La responsabilità storica di questa catastrofe morale e politica ha nomi e cognomi precisi: Benjamin Netanyahu e i ministri del suo governo. Sono loro gli architetti di questa vergogna. Con le loro decisioni, hanno cancellato con un colpo di spugna ottant'anni di pietà, di empatia e di vicinanza che il mondo aveva faticosamente costruito attorno alla memoria dell'Olocausto. Sono loro la causa diretta di un nuovo olocausto, perpetrato ai danni di due milioni di palestinesi, intrappolati in una prigione a cielo aperto e ora condannati a una morte lenta o a una vita di miseria indicibile. Hanno sacrificato il patrimonio morale di un intero popolo sull'altare del loro fanatismo politico, per una vendetta che non ha alcuna proporzione con l'offesa subita. Questa non è solo una tragedia per il popolo palestinese, è una ferita mortale per l'anima stessa del popolo ebraico. Un'onta che le generazioni future faticheranno a lavare via, un danno incalcolabile per l'immagine e la sicurezza del "popolo di Dio", che si ritroverà più solo, più odiato e più incompreso. Ma mentre la storia si prepara a emettere il suo verdetto spietato, un'altra storia, più silenziosa ma non meno potente, si sta scrivendo.

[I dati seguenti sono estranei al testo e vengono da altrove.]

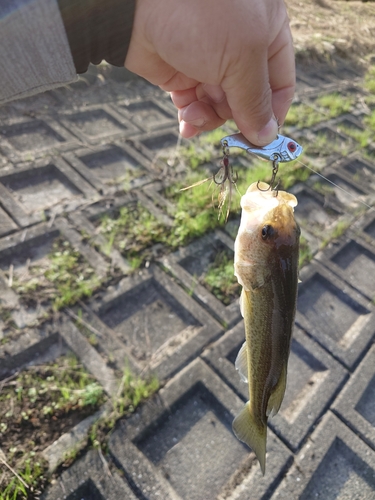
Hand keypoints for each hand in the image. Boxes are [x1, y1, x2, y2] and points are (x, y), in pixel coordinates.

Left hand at [125, 0, 294, 145]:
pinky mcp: (182, 73)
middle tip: (226, 131)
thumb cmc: (200, 14)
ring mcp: (210, 61)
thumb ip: (256, 100)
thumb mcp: (241, 57)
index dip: (274, 113)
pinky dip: (191, 116)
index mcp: (267, 32)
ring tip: (193, 117)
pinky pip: (195, 105)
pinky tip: (185, 120)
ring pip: (220, 107)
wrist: (138, 3)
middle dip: (235, 117)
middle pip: (248, 100)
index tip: (263, 139)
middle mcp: (240, 48)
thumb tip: (266, 136)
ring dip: (209, 118)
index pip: (281, 83)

Oggi, in tutta Italia, anche qui a Cagliari, ci sono cuori che battono all'unisono per gli oppressi e per gli indifesi di Gaza, anche senza scendere fisicamente nelle piazze, dove le folle sono già in marcia da tempo. È un battito di sdegno, di compassione e di umanità che non si lascia zittire dalla propaganda o dall'indifferenza. È la testimonianza che, nonostante tutto, la coscienza non è morta e che la speranza di giustizia, per il popolo palestinese e per la stessa anima del mondo, continua a vivere nel silenzio operoso di chi non si volta dall'altra parte.